Would it be possible to have fast stack machine CPUs nowadays? (let's say, competing with x64 cpu's) or is there some inherent benefit to register machines?
I think that one of the main issues with stack machines is that the order of instructions in the original instruction stream is constrained by the instruction format - you can't as easy software schedule instructions (harder to express "I have all the information required to load that value from memory around now, I'll start it now because it might take a while").
Now any high performance stack machine is likely to decompose stack code to register renaming and micro-ops so some of that stuff is going to happen anyway (as it would in a register machine) and some stack ops (like dup) are going to disappear into the renamer (but then a compiler would do that as a CSE on a register machine)
I'm pretty sure a GA144 can do more additions or ANDs per second than any comparably-sized register-machine microcontroller: IIRC it's about a million transistors (comparable to an 80486, seven AVRs, or nine ARM9TDMIs) and can do about a hundred billion 18-bit additions per second on a few milliwatts.

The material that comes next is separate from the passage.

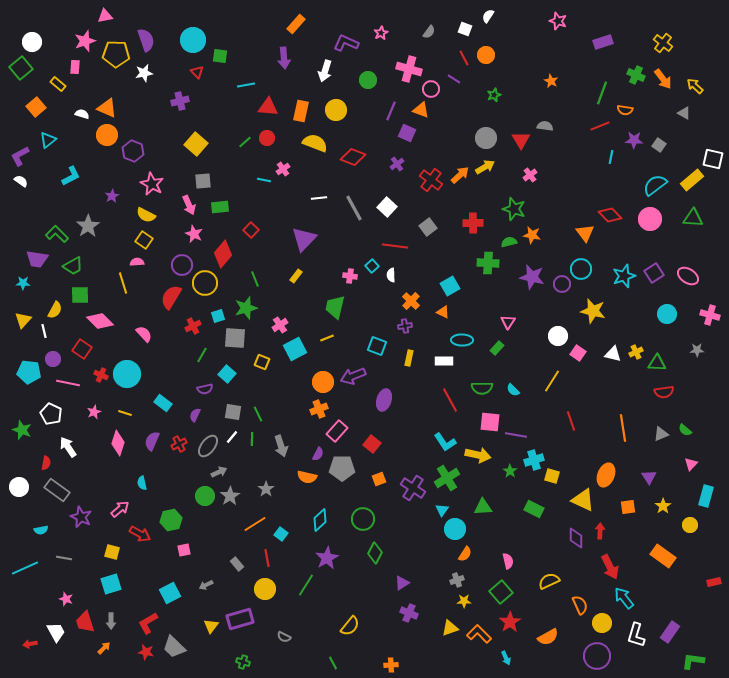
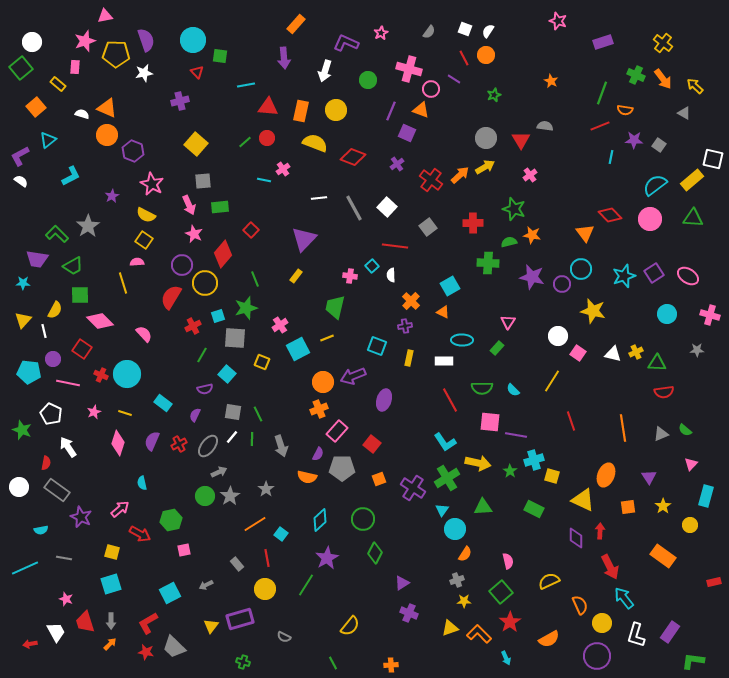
white semicircle at (488, 16): moved 15 px down
cyan square at (295, 349): moved 3 px right
yellow arrow at (478, 455): moved 8 px down
orange semicircle at (548, 637): moved 1 px right, 2 px down
orange arrow at (104, 648): moved 6 px right, 4 px up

It definitely doesn't decompose stack code to register renaming and micro-ops.
Unfortunately you can't program it either in C or in Verilog, and it doesn't have multipliers, so it hasn't seen significant adoption. But its problem is that it's hard to program, not that its performance is poor.
They definitely have some things in common, but the GA144 doesn't have multipliers, doesn't do SIMT, doesn't do SIMD, doesn't have texture mapping units, and doesn't have any globally accessible RAM or routing, so I don't think it's very close.

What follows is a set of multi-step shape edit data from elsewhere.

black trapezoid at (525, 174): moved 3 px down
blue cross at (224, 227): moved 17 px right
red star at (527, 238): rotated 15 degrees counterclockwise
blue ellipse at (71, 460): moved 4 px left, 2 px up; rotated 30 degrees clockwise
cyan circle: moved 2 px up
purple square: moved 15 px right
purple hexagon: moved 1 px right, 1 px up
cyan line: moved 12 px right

No, the problem is that each of the 144 processors in the GA144 has 64 18-bit words of RAM, which are not byte-addressable. Each word holds 3-4 5-bit instructions, so that's 256 machine instructions if you don't use any RAM for data. Even if you had C-friendly features like a stack pointer and stack-pointer-relative addressing modes, 64 words is just not very much memory for a C program.
You might be able to compile a C program to a floorplan of processors passing messages to one another, but it would be similar to writing a SystemC compiler which compiles C to, ultimately, a circuit netlist. The impedance mismatch is severe.